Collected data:
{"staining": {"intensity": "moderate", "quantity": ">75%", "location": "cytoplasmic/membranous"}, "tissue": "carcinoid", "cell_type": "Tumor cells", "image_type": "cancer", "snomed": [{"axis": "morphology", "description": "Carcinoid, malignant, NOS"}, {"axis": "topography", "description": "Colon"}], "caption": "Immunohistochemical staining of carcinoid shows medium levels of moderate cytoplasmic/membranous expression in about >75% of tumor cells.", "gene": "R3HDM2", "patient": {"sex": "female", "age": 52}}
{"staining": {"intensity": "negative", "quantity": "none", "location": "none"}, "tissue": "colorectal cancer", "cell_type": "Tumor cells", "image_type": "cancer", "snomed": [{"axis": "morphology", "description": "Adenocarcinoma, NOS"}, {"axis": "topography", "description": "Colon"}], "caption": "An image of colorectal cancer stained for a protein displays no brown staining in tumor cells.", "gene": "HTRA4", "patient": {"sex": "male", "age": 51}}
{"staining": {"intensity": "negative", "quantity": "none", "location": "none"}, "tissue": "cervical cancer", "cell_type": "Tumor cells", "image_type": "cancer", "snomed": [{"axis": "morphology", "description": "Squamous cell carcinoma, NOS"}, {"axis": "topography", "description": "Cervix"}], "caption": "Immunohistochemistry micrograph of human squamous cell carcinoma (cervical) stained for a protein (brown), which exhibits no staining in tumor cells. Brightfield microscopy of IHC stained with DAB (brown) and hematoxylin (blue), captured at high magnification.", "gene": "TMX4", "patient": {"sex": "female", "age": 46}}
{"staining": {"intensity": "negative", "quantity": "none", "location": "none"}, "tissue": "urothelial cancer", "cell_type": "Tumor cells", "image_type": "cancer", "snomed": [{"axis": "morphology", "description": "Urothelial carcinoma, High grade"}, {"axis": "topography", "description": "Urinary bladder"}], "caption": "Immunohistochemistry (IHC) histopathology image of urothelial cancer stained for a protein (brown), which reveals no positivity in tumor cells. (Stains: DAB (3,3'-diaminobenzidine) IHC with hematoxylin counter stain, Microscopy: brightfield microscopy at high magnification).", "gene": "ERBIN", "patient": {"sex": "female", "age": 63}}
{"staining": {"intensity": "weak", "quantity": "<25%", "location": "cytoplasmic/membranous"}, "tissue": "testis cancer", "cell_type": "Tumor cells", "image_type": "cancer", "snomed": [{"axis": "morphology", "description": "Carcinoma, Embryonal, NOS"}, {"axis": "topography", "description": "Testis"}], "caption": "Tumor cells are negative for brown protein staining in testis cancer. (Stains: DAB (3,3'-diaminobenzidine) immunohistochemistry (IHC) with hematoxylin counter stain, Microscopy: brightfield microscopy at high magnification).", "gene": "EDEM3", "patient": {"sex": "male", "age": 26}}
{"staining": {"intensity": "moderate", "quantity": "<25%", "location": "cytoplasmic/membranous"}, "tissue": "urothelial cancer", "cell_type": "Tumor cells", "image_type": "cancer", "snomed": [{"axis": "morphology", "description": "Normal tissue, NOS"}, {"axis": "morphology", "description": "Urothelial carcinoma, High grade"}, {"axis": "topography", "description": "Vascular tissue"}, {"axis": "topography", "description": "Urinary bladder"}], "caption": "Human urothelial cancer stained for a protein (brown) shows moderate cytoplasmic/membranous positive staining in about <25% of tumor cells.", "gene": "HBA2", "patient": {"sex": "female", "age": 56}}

◆ Work to complete
Your reply should match the data above exactly, line for line.

◆ Solution to this problem
{"staining": {"intensity": "moderate", "quantity": ">75%", "location": "cytoplasmic/membranous"}, "tissue": "carcinoid", "cell_type": "Tumor cells", "image_type": "cancer", "snomed": [{"axis": "morphology", "description": "Carcinoid, malignant, NOS"}, {"axis": "topography", "description": "Colon"}], "caption": "Immunohistochemical staining of carcinoid shows medium levels of moderate cytoplasmic/membranous expression in about >75% of tumor cells.", "gene": "R3HDM2", "patient": {"sex": "female", "age": 52}}
{"staining": {"intensity": "negative", "quantity": "none", "location": "none"}, "tissue": "colorectal cancer", "cell_type": "Tumor cells", "image_type": "cancer", "snomed": [{"axis": "morphology", "description": "Adenocarcinoma, NOS"}, {"axis": "topography", "description": "Colon"}], "caption": "An image of colorectal cancer stained for a protein displays no brown staining in tumor cells.", "gene": "HTRA4", "patient": {"sex": "male", "age": 51}}
{"staining": {"intensity": "negative", "quantity": "none", "location": "none"}, "tissue": "cervical cancer", "cell_type": "Tumor cells", "image_type": "cancer", "snomed": [{"axis": "morphology", "description": "Squamous cell carcinoma, NOS"}, {"axis": "topography", "description": "Cervix"}], "caption": "Immunohistochemistry micrograph of human squamous cell carcinoma (cervical) stained for a protein (brown), which exhibits no staining in tumor cells. Brightfield microscopy of IHC stained with DAB (brown) and hematoxylin (blue), captured at high magnification.", "gene": "TMX4", "patient": {"sex": "female", "age": 46}}
{"staining": {"intensity": "negative", "quantity": "none", "location": "none"}, "tissue": "urothelial cancer", "cell_type": "Tumor cells", "image_type": "cancer", "snomed": [{"axis": "morphology", "description": "Urothelial carcinoma, High grade"}, {"axis": "topography", "description": "Urinary bladder"}], "caption": "Immunohistochemistry (IHC) histopathology image of urothelial cancer stained for a protein (brown), which reveals no positivity in tumor cells. (Stains: DAB (3,3'-diaminobenzidine) IHC with hematoxylin counter stain, Microscopy: brightfield microscopy at high magnification).", "gene": "ERBIN", "patient": {"sex": "female", "age": 63}}
{"staining": {"intensity": "weak", "quantity": "<25%", "location": "cytoplasmic/membranous"}, "tissue": "testis cancer", "cell_type": "Tumor cells", "image_type": "cancer", "snomed": [{"axis": "morphology", "description": "Carcinoma, Embryonal, NOS"}, {"axis": "topography", "description": "Testis"}], "caption": "Tumor cells are negative for brown protein staining in testis cancer. (Stains: DAB (3,3'-diaminobenzidine) immunohistochemistry (IHC) with hematoxylin counter stain, Microscopy: brightfield microscopy at high magnification).", "gene": "EDEM3", "patient": {"sex": "male", "age": 26}}
{"staining": {"intensity": "moderate", "quantity": "<25%", "location": "cytoplasmic/membranous"}, "tissue": "urothelial cancer", "cell_type": "Tumor cells", "image_type": "cancer", "snomed": [{"axis": "morphology", "description": "Normal tissue, NOS"}, {"axis": "morphology", "description": "Urothelial carcinoma, High grade"}, {"axis": "topography", "description": "Vascular tissue"}, {"axis": "topography", "description": "Urinary bladder"}], "caption": "Human urothelial cancer stained for a protein (brown) shows moderate cytoplasmic/membranous positive staining in about <25% of tumor cells.", "gene": "HBA2", "patient": {"sex": "female", "age": 56}}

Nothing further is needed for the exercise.